- _Task description_
Everything from the line containing "width:31px; display:flex; align-items:center;" through the end of the entries should be output exactly; nothing before it is wanted.
=====
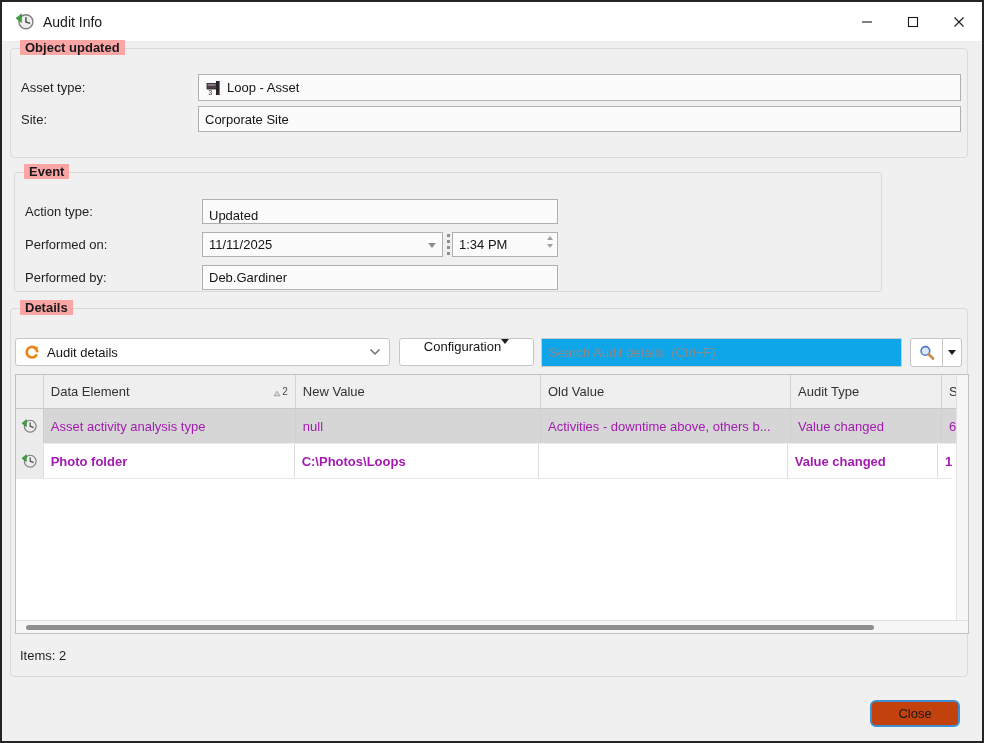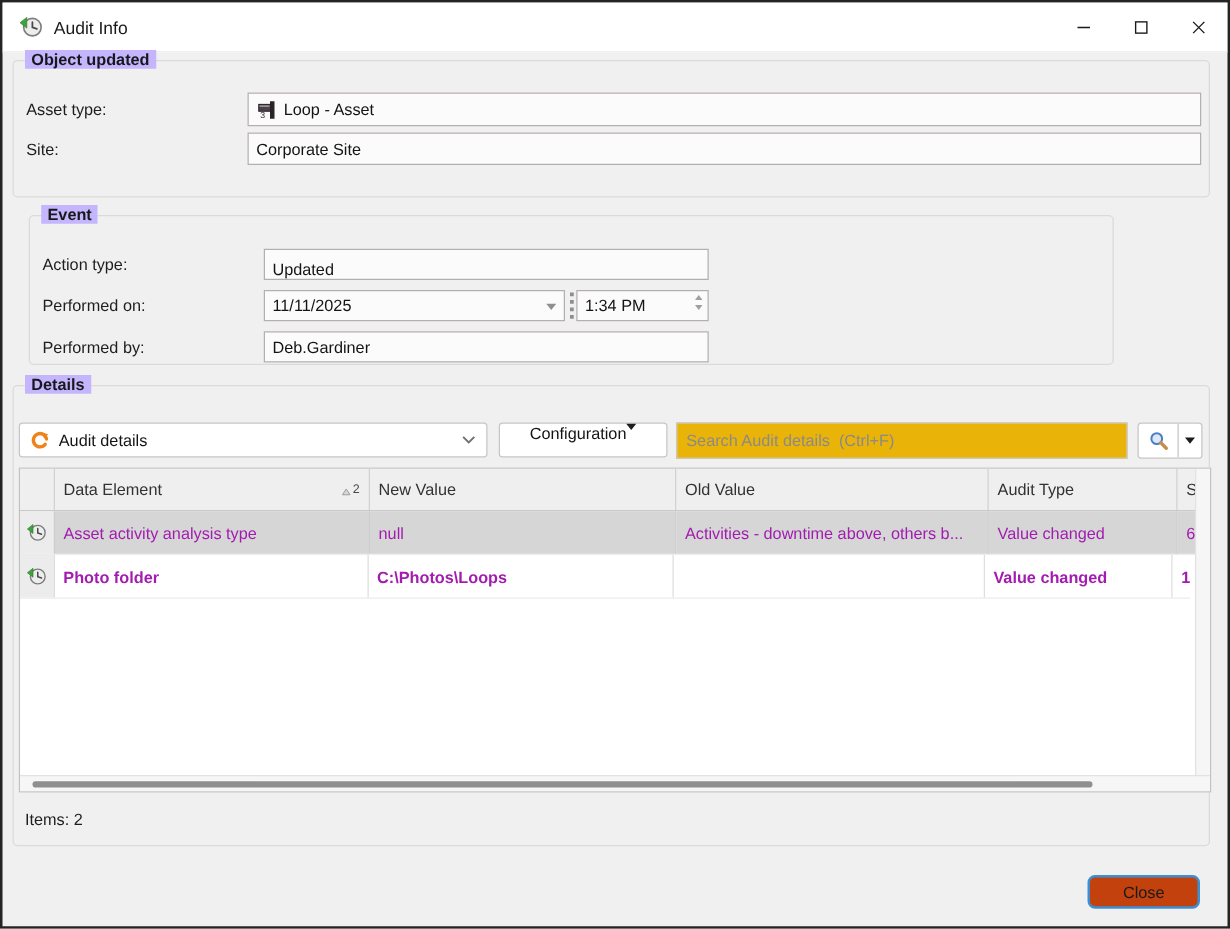--- a/index.html
+++ b/index.html
@@ -20,21 +20,21 @@
   .titlebar .app-icon { margin-left:13px; width:19px; height:19px; flex:0 0 auto; }
   .titlebar .title { margin-left:9px; font-size:14px; color:#1a1a1a; }
   .win-controls { margin-left:auto; display:flex; height:100%; }
   .win-btn { width:46px; height:100%; display:flex; align-items:center; justify-content:center; background:transparent; border:none; cursor:pointer; }
 
   
   .groupbox {
     position:absolute; border:1px solid #dadada; border-radius:4px; background:#f0f0f0;
   }
   .groupbox > .gb-title {
-    position:absolute; top:-9px; left:9px; padding:0 5px; background:#c4b5fd;
+    position:absolute; top:-9px; left:9px; padding:0 5px; background:#fca5a5;
     font-size:13px; font-weight:700; color:#17181c; white-space:nowrap;
   }
   .field-label { position:absolute; font-size:13px; color:#1e1e1e; white-space:nowrap; }
   .ro-field {
     position:absolute; background:#fcfbfb; border:1px solid #b5aeae;
     font-size:13px; color:#141414; display:flex; align-items:center;
     padding:0 6px; white-space:nowrap; overflow:hidden;
   }
   .ro-field .fld-icon { width:18px; height:18px; margin-right:4px; flex:0 0 auto; }
 
@@ -52,21 +52,21 @@
   }
   .combo .combo-text { font-size:13px; color:#141414; margin-left:7px; }
   .combo .chev { margin-left:auto; }
   .btn {
     position:absolute; background:#ffffff; border:1px solid #c6c6c6; border-radius:3px;
     font-size:13px; color:#141414; display:flex; align-items:flex-start; justify-content:center;
     cursor:pointer;
   }
   .caret-dn { width:0;height:0;border-left:4px solid transparent;border-right:4px solid transparent;border-top:5px solid #1d1d1d; }
   .search-box {
-    position:absolute; border:1px solid #c9c9c9; background:#eab308;
+    position:absolute; border:1px solid #c9c9c9; background:#0ea5e9;
     font-size:13px; color:#141414; padding:0 7px; font-family:"Liberation Sans", sans-serif;
   }
   .search-box::placeholder { color:#8a8a8a; }
   .split-btn {
     position:absolute; background:#ffffff; border:1px solid #c6c6c6; border-radius:3px;
     display:flex; align-items:stretch; overflow:hidden;
   }
   .split-main { width:31px; display:flex; align-items:center; justify-content:center; cursor:pointer; }
   .split-arrow { width:19px; display:flex; align-items:center; justify-content:center; border-left:1px solid #c6c6c6; cursor:pointer; }
 
@@ -148,21 +148,21 @@
       </svg>
       <span>Loop - Asset</span>
     </div>
 
     <span class="field-label" style="left:10px; top:63px;">Site:</span>
     <div class="ro-field" style="left:187px; top:57px; width:763px; height:26px;">
       <span>Corporate Site</span>
     </div>
   </div>
 
-  <div class="groupbox" style="left:21px; top:170px; width:868px; height:120px;">
+  <div class="groupbox" style="left:12px; top:170px; width:868px; height:120px;">
     <span class="gb-title">Event</span>
 
     <span class="field-label" style="left:10px; top:31px;">Action type:</span>
     <div class="ro-field" style="left:187px; top:26px; width:356px; height:25px;align-items:flex-end;">
       <span>Updated</span>
     </div>
 
     <span class="field-label" style="left:10px; top:64px;">Performed on:</span>
     <div class="ro-field" style="left:187px; top:59px; width:241px; height:25px;">
       <span>11/11/2025</span>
=====
- _Exercise answer_
   .split-main { width:31px; display:flex; align-items:center; justify-content:center; cursor:pointer; }
   .split-arrow { width:19px; display:flex; align-items:center; justify-content:center; border-left:1px solid #c6c6c6; cursor:pointer; }
 
@@ -148,21 +148,21 @@
       </svg>
       <span>Loop - Asset</span>
     </div>
 
     <span class="field-label" style="left:10px; top:63px;">Site:</span>
     <div class="ro-field" style="left:187px; top:57px; width:763px; height:26px;">
       <span>Corporate Site</span>
     </div>
   </div>
 
-  <div class="groupbox" style="left:21px; top:170px; width:868px; height:120px;">
+  <div class="groupbox" style="left:12px; top:170px; width:868px; height:120px;">
     <span class="gb-title">Event</span>
 
     <span class="field-label" style="left:10px; top:31px;">Action type:</span>
     <div class="ro-field" style="left:187px; top:26px; width:356px; height:25px;align-items:flex-end;">
       <span>Updated</span>
     </div>
 
     <span class="field-label" style="left:10px; top:64px;">Performed on:</span>
     <div class="ro-field" style="left:187px; top:59px; width:241px; height:25px;">
       <span>11/11/2025</span>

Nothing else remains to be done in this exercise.